● **WHAT THE TASK ASKS**: Each line of the entries that mentions the string "into" needs to be reported.

Stored records
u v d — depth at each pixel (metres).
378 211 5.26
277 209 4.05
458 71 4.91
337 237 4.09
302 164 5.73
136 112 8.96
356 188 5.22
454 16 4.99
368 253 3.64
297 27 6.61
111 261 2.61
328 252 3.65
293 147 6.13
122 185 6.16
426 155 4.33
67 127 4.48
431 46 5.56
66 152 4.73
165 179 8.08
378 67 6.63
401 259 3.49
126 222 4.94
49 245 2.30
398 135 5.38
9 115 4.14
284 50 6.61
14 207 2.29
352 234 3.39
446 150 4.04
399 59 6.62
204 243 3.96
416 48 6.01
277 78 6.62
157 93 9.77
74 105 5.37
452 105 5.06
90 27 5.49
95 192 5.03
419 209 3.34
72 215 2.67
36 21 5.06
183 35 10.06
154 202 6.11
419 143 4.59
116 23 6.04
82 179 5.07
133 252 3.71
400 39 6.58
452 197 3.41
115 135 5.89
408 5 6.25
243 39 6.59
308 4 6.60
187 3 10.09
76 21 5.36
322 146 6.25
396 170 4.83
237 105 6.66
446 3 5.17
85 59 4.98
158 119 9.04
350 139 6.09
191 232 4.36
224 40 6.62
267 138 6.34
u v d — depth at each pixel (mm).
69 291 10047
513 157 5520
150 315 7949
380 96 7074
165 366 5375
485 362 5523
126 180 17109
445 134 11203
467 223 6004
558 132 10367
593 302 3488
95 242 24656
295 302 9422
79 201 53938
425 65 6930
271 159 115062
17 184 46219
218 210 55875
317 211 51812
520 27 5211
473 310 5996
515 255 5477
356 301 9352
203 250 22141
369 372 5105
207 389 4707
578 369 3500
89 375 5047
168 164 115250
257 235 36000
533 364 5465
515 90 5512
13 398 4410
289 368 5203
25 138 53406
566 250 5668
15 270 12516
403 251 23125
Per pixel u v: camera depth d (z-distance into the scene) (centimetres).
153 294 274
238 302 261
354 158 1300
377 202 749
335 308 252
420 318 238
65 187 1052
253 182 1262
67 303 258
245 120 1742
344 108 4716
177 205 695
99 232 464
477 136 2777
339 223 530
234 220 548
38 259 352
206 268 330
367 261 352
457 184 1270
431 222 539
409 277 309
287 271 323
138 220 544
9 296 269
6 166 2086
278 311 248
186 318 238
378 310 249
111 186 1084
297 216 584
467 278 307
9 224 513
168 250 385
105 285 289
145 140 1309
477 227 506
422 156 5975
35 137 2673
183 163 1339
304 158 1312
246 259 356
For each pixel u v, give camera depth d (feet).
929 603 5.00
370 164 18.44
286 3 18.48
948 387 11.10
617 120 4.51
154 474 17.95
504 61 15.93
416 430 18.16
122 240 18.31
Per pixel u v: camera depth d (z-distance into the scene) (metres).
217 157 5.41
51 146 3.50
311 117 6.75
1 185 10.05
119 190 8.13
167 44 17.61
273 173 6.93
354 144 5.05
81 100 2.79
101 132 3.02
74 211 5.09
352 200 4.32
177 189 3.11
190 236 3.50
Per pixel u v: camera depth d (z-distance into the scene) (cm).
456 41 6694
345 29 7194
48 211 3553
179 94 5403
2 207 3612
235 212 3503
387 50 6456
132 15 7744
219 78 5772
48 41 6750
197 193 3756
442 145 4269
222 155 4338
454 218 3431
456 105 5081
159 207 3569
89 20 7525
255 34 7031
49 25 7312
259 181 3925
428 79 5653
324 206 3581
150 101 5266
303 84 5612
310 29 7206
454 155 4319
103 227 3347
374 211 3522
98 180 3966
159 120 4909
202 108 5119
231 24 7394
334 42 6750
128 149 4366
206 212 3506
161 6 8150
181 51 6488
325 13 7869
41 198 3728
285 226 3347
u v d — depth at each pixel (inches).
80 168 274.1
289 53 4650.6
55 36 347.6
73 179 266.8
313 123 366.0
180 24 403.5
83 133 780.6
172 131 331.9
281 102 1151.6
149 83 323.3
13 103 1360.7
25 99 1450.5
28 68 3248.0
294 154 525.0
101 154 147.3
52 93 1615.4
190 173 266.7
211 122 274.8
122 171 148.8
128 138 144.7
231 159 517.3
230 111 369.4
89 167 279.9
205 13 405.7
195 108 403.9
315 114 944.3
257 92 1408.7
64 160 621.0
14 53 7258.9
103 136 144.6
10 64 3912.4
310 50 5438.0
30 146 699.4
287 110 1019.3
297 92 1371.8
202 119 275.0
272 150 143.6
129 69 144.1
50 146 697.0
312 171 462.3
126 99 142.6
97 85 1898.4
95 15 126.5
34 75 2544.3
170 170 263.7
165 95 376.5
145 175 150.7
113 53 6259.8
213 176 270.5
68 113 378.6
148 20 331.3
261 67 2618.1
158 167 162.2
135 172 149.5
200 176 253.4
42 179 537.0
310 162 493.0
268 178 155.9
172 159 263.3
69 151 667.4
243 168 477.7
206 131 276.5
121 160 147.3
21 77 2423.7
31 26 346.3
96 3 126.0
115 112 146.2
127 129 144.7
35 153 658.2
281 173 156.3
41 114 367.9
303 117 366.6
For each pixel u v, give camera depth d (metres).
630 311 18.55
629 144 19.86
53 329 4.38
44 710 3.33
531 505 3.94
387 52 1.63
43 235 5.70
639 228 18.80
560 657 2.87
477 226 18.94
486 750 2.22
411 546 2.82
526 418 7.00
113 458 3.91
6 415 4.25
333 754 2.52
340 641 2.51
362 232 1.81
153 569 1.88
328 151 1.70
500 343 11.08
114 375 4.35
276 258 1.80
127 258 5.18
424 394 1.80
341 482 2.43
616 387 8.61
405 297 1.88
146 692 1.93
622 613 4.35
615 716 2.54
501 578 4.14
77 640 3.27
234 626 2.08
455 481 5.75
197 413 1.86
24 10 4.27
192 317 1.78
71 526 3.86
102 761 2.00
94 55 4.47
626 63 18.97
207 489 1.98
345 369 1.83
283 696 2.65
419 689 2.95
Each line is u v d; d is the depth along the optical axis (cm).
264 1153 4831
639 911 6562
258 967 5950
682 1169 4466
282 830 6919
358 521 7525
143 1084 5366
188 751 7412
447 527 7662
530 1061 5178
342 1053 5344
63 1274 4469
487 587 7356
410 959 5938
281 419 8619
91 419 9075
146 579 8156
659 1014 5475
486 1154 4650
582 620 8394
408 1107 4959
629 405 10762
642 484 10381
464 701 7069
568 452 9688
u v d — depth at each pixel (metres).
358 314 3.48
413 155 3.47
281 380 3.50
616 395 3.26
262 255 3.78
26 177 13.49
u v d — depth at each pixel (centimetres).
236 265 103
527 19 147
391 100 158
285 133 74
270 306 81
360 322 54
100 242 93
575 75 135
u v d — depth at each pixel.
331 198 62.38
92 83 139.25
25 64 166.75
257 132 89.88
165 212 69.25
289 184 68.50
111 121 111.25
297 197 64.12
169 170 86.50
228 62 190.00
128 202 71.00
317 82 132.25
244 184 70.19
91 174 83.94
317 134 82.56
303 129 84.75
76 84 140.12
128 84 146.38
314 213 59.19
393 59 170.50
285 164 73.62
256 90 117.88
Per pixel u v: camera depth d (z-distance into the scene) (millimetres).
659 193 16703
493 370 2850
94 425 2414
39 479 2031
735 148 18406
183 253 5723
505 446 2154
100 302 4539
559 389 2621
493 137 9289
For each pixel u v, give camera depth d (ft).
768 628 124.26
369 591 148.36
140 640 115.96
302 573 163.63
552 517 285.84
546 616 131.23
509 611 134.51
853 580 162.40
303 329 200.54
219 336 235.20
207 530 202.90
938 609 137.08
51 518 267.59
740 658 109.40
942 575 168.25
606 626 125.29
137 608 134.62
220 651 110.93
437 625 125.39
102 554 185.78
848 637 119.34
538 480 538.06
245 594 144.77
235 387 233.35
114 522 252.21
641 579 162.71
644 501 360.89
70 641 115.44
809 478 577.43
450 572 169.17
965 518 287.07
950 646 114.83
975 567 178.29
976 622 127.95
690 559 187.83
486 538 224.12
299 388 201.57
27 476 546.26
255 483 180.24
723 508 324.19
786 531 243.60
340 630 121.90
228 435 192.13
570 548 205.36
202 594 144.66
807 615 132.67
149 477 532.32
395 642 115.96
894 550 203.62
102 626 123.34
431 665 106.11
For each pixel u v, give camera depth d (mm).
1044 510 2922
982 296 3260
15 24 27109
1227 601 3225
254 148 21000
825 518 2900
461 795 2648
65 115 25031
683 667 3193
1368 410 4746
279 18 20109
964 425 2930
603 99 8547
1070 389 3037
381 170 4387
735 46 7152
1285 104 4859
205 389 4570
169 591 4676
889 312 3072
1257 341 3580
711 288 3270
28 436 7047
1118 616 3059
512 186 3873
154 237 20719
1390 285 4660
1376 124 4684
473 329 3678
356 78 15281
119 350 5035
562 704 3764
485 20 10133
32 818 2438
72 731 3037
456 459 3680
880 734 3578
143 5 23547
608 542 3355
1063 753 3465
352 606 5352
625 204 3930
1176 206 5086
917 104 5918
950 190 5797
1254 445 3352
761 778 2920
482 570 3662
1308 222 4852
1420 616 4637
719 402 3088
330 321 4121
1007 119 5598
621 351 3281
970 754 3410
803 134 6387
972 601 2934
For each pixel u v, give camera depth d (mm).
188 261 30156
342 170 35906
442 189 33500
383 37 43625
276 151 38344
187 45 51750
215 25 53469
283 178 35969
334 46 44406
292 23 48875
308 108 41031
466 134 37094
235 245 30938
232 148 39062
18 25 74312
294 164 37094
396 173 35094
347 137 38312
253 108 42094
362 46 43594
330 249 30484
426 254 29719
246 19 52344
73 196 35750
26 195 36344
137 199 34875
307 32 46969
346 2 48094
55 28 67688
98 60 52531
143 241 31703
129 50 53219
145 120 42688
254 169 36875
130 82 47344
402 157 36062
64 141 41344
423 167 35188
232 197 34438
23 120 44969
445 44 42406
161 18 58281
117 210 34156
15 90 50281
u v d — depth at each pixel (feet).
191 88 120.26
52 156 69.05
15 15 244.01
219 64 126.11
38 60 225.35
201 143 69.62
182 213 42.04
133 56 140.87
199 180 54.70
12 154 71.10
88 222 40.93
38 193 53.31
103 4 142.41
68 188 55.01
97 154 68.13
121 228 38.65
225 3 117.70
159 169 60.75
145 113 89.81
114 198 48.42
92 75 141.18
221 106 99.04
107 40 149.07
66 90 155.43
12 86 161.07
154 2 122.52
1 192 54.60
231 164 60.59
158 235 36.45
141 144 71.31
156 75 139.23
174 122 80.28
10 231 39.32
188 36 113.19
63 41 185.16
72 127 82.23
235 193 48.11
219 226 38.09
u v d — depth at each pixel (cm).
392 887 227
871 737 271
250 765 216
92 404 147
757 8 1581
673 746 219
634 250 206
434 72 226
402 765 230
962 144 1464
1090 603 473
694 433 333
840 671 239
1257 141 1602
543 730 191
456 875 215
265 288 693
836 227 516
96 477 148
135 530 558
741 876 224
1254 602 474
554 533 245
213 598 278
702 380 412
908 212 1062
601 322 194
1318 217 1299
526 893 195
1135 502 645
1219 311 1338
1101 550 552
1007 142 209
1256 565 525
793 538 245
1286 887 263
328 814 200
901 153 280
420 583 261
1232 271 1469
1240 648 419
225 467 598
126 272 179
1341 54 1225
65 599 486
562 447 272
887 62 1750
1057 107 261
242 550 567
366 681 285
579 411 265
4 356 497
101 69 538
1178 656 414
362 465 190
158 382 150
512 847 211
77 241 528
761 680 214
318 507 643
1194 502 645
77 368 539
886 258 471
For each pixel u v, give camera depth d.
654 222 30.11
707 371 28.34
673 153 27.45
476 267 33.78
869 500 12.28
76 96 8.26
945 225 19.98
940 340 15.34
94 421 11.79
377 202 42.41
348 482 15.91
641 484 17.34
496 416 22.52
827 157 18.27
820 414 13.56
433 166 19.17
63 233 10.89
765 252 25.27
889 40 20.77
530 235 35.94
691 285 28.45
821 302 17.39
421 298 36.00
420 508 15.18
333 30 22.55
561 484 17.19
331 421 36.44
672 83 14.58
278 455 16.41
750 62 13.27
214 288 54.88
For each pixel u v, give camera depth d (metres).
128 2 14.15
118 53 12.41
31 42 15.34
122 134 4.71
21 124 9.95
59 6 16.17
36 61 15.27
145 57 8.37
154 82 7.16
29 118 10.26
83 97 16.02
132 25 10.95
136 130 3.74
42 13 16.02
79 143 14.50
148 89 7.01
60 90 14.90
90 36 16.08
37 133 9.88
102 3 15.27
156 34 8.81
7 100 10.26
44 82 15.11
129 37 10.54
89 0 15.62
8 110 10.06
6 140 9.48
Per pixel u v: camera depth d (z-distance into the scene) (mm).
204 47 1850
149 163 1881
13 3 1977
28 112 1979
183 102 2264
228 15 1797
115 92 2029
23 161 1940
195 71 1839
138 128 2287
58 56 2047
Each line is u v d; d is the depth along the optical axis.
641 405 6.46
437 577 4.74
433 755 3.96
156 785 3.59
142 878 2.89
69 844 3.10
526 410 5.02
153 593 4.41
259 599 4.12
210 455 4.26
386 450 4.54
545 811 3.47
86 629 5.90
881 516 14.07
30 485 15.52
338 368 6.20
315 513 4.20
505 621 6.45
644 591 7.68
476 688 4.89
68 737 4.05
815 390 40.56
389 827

● **EXPECTED OUTPUT**:
Per pixel u v: camera depth d (z-distance into the scene) (centimetres).
Per pixel u v: camera depth d (z-distance into the scene) (metres).
Per pixel u v: camera depth d (z-distance into the scene) (cm).
Per pixel u v: camera depth d (z-distance into the scene) (millimetres).
Per pixel u v: camera depth d (z-distance into the scene) (mm).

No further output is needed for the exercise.